▶ Okuma Metni:
■ ■ ■ ■

Bu sorunu, uluslararası büyük aktörleri adaya taşıyarak halletmeye çalışmakta, geçen her gün, adaya gelen büyük aktörler Sn. Hristodulidis’in ve Kıbrıslırumların özne olma potansiyelini aşındırmaktadır.
“Bu win-win değil, win-lose da değil, basbayağı lose-lose’dur”
Yani aslında zaman, Kıbrıslırumların adadaki ve bölgedeki özne statüsünü de erozyona uğratmakta, dolayısıyla sanıldığının aksine Kıbrıslırumların da lehine işlememektedir.
Kısacası geçen her gün hem Kıbrıslıtürklerle Kıbrıslırumların özne olma konumlarına, hem de bu adanın ve bölgenin geleceğine, çözüme, kalıcı barışa, istikrara zarar vermektedir. Bu win-win değil, win-lose da değil, basbayağı lose-lose’dur.

■ ■ ■ ■

▶ Veri Kayıtları:
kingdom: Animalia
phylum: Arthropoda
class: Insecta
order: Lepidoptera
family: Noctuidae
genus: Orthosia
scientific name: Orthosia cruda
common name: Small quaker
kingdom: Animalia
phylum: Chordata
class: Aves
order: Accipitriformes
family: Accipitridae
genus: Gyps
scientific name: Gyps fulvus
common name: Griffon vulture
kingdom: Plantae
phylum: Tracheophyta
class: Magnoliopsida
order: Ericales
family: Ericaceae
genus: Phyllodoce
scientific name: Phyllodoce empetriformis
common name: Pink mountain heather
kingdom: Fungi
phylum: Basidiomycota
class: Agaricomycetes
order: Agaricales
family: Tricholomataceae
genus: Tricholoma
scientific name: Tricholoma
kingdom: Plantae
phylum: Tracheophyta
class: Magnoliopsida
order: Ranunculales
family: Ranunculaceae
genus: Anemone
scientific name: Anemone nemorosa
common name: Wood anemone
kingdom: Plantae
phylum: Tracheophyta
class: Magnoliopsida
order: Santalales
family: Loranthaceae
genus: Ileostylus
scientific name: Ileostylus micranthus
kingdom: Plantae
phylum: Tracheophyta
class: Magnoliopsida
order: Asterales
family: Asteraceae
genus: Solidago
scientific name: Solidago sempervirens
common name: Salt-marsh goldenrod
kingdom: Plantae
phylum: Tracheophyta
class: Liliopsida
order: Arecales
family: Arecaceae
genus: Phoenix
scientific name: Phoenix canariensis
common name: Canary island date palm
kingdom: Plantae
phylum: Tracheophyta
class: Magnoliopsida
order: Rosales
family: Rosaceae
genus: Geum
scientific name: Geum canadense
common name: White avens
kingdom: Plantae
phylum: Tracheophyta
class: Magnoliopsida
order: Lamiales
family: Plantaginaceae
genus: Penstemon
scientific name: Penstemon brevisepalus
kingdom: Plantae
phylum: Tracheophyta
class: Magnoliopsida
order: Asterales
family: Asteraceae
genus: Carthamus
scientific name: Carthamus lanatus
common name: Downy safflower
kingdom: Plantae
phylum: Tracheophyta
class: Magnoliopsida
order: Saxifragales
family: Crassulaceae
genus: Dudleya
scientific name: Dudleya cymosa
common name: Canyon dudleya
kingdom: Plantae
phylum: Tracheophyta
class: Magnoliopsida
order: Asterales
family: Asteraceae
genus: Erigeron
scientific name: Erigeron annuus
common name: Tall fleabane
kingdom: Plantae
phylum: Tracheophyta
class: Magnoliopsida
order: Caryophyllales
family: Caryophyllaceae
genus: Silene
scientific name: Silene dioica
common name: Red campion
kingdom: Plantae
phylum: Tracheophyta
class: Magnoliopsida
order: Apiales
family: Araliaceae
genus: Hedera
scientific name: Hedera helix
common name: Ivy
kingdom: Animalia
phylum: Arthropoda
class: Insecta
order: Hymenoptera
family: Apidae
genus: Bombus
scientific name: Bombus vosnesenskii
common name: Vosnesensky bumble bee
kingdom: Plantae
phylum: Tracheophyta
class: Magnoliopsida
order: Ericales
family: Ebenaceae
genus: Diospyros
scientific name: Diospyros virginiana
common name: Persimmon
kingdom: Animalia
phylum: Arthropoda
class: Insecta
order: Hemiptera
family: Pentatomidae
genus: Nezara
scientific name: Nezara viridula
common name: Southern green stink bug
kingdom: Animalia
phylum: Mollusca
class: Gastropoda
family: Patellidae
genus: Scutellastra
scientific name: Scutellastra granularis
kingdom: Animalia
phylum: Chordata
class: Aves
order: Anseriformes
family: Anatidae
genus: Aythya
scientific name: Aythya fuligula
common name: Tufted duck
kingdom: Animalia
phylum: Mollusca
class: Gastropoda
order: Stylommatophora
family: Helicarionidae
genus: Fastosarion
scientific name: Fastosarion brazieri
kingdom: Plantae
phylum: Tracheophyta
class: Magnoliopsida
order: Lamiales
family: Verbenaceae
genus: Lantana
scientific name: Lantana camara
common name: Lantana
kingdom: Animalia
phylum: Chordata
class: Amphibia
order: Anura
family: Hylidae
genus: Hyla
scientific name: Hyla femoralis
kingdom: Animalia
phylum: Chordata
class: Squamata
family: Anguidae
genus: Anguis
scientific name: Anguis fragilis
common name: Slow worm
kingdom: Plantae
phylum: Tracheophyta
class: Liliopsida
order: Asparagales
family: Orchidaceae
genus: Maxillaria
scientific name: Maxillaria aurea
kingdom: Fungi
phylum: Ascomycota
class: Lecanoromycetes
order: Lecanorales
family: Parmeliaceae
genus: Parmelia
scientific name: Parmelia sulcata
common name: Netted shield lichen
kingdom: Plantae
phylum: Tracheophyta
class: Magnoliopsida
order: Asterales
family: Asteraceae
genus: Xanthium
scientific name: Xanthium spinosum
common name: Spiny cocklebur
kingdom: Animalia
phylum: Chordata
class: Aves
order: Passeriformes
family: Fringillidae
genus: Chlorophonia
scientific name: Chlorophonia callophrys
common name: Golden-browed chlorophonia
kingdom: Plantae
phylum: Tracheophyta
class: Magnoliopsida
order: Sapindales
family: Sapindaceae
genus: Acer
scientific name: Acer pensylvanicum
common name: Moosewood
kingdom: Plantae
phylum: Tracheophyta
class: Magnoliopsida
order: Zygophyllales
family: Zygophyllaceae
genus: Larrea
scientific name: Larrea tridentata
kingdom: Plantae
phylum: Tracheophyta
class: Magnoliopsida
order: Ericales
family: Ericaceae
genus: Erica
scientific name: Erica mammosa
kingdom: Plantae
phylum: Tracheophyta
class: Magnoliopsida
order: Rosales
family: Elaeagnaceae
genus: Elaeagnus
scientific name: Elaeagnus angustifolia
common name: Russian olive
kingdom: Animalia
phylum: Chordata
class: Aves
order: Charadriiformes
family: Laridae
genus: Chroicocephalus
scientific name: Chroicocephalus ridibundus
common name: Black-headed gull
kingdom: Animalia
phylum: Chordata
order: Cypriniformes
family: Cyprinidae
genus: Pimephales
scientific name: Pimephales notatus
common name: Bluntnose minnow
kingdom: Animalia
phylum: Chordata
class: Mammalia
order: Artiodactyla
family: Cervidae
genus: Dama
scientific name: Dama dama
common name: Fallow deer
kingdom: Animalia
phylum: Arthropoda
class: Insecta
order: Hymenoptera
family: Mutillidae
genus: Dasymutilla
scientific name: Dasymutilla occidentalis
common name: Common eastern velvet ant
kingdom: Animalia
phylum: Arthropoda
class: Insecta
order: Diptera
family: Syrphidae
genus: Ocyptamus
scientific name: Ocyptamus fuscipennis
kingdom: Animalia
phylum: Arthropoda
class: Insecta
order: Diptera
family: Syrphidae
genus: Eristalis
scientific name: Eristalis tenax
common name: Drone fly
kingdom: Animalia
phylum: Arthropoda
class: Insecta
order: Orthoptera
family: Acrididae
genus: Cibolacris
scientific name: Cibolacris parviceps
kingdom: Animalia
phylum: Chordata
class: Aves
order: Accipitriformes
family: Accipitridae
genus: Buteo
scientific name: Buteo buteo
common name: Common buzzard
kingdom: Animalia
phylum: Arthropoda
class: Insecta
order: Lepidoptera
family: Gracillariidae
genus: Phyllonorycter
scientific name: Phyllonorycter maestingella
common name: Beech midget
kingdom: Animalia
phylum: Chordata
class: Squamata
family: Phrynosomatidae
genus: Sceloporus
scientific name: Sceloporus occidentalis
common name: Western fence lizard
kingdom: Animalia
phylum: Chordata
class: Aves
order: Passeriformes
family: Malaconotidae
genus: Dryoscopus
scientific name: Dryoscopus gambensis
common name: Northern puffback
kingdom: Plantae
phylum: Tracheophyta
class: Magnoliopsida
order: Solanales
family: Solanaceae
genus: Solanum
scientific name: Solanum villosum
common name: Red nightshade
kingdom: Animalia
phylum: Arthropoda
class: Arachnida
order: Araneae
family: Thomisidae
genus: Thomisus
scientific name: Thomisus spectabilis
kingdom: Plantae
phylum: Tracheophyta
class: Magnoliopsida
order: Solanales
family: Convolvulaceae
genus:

■ ■ ■ ■

▶ Hedefler:
1. Kıbrıs yazısında "Bu sorunu, uluslararası" sözleriyle başlayan ve "da lehine işlememektedir." sözlerinden sonra biten kısmı olduğu gibi kopyalar mısın?
2. Kıbrıs yazısını son cümlesinden sonra devam ettirir misin?

▶ Alıştırma Cevapları:
1.
Bu sorunu, uluslararası büyük aktörleri adaya taşıyarak halletmeye çalışmakta, geçen her gün, adaya gelen büyük aktörler Sn. Hristodulidis’in ve Kıbrıslırumların özne olma potansiyelini aşındırmaktadır.
“Bu win-win değil, win-lose da değil, basbayağı lose-lose’dur”
Yani aslında zaman, Kıbrıslırumların adadaki ve bölgedeki özne statüsünü de erozyona uğratmakta, dolayısıyla sanıldığının aksine Kıbrıslırumların da lehine işlememektedir.

2.
Çözümsüzlük çözüm değildir! ‘Çözüm ister gibi görünüp zamana oynayalım, nasılsa zaman bize kazandıracaktır’ düşüncesi tamamen yanlıştır. Zaman, bu adanın, Kıbrıslı Türklerin, Kıbrıslı Rumların, herkesin ve bölgenin aleyhine işlemektedir.
Anahtar kavram ‘siyasi eşitlik’tir. Kıbrıslı Türkler bu kavrama sonuna kadar sahip çıkacaklardır. Sn. Hristodulidis samimiyetini burada göstermekle yükümlüdür.
“BM, kendi sözü olan siyasi eşitliğe sahip çıkmakla yükümlüdür”
Ben Güvenlik Konseyi kararları çizgisindeyim deyip, Güvenlik Konseyi kararlarının temel bir unsuru olan siyasi eşitlikte yan çizmek kabul edilemez. Aynı şey BM ve uluslararası toplum için de geçerlidir. BM, kendi sözü olan siyasi eşitliğe sahip çıkmakla yükümlüdür.
Aksi, çözümü ister gibi görünüp istememekten, en azından çözümün ve/veya çözümün sürdürülebilirliğinin koşullarını kavrayamamaktan başka bir şey değildir”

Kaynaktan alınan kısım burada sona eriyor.